The difference is that regional sea level is approx. 22 cm higher today than in 1969. For a flat, low-lying island, that makes a lot of difference. Every vertical cm of SLR translates to a much larger horizontal encroachment on the marsh, due to its low gradient.

The direct impact of SLR would account for approx 10-20% of the land lost. The remainder is due to erosion, but much of that is indirectly driven by SLR as well.

This is happening to coastal marshes worldwide, and will accelerate as SLR accelerates.

Anonymous said...

Final comment:
I don't know why you people want to mischaracterize what I say to make your point stronger.

"I don't see why you want to reject sea level rise as a contributor. "
I said of course its a factor (my exact words)That is not rejecting it.

"The direct impact of SLR would account for approx 10-20% of the land lost."
it's hard to implicate a roughly one foot rise in nearly a century as the major contributing factor. (my words)

So in a sense i agree with you.
But you have some sort of emotional response to the view that it is a multifactorial, not a simple problem of SLR.
And sarcastic cracks about Neil Armstrong. Why are those necessary? Why do you feel compelled to do that?

That does not serve the public well


Layzej said...

it's hard to implicate a roughly one foot rise in nearly a century as the major contributing factor. (my words)

What else changed over the period?

Anonymous said...

Do we know that winds, natural erosion, natural drainage, tectonic patterns and probably ten other things haven't changed?

Layzej said...

Is there any evidence for that?

Ned W said...

"The **direct** impact of SLR would account for approx 10-20% of the land lost."
it's hard to implicate a roughly one foot rise in nearly a century as the major contributing factor. (my words)


No, it's not, for a low-lying island that is primarily marsh. You seem to not grasp that the impact of SLR includes both the **direct** effect (inundation of the existing pre-SLR topography) and the **indirect** effect (increased erosion caused by SLR). The combined impact of these from a foot of SLR on an island whose maximum elevation was near sea level at the start of the rise would be much larger than you are recognizing

But you have some sort of emotional response to the view that it is a multifactorial, not a simple problem of SLR.

● **Data under study**:
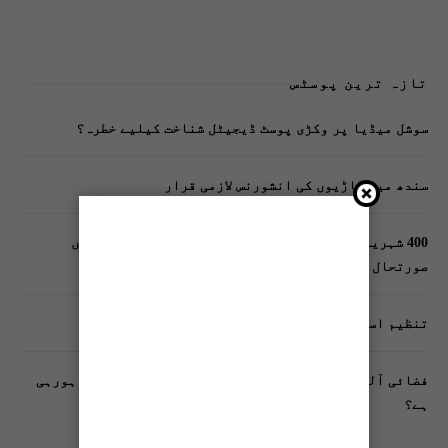
تازہ ترین پوسٹس
سوشل میڈیا پر وکڑی پوسٹ ڈیجیٹل شناخت کیلیے خطرہ؟
سندھ میں گاڑیوں کی انشورنس لازمی قرار
400 شہریوں کیلئے ایک پولیس اہلکار لازمی، کراچی میں
صورتحال کیا ہے؟
تنظیم اسلامی کے زیرِ اہتمام ملک گیر آگاہی مہم!
فضائی آلودگی انسانی دماغ کیلیے کیسے خطرناک ثابت ہورہی
ہے؟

● **What this exercise asks**:
A - In the sea level rise discussion, how much higher is regional sea level today than in 1969?
B - Extend the sea level rise discussion past its final sentence.

● **Task-by-task outputs**:
A - About 22 cm higher.

B -
No one has offered any evidence for the existence of any factor other than SLR, and SLR (including both direct and indirect effects) can adequately explain most of the loss of the island.

And sarcastic cracks about Neil Armstrong. Why are those necessary? Why do you feel compelled to do that?

Because you mentioned "tides" as an explanation for the loss of 70% of the land area of an island from 1969-present. Tides are caused by the gravitational effect of the Moon, a phenomenon that hasn't changed in the past 50 years while the island has been steadily disappearing.

Do we know that winds, natural erosion, natural drainage, tectonic patterns and probably ten other things haven't changed?

See "Russell's Teapot". You have zero evidence that "winds" have changed in the past 50 years in the central Chesapeake Bay region in ways that would cause an island to lose 70% of its land mass.

And if we're going to play that game, then it's entirely possible that your hypothesized change in winds would be driven by broader-scale changes in circulation since 1970 that would in turn have been influenced by greenhouse gas induced climate change over that period.

David Appell said...

This is relevant:

"Climate warming does not force sea-level rise (SLR) at the same rate everywhere. Rather, there are spatial variations of SLR superimposed on a global average rise. These variations are forced by dynamic processes1,2,3,4, arising from circulation and variations in temperature and/or salinity, and by static equilibrium processes5, arising from mass redistributions changing gravity and the Earth’s rotation and shape. These sea-level variations form unique spatial patterns, yet there are very few observations verifying predicted patterns or fingerprints6. Here, we present evidence of recently accelerated SLR in a unique 1,000-km-long hotspot on the highly populated North American Atlantic coast north of Cape Hatteras and show that it is consistent with a modelled fingerprint of dynamic SLR. Between 1950–1979 and 1980–2009, SLR rate increases in this northeast hotspot were ∼ 3–4 times higher than the global average...."

"Hotspot of accelerated sea-level rise on the Atlantic coast of North America," Asbury H. Sallenger Jr et al, Nature Clim Chg, 2012.
https://www.nature.com/articles/nclimate1597

Ned W said...

I downloaded the 2015 lidar elevation data for Fox Island from NOAA Digital Coast.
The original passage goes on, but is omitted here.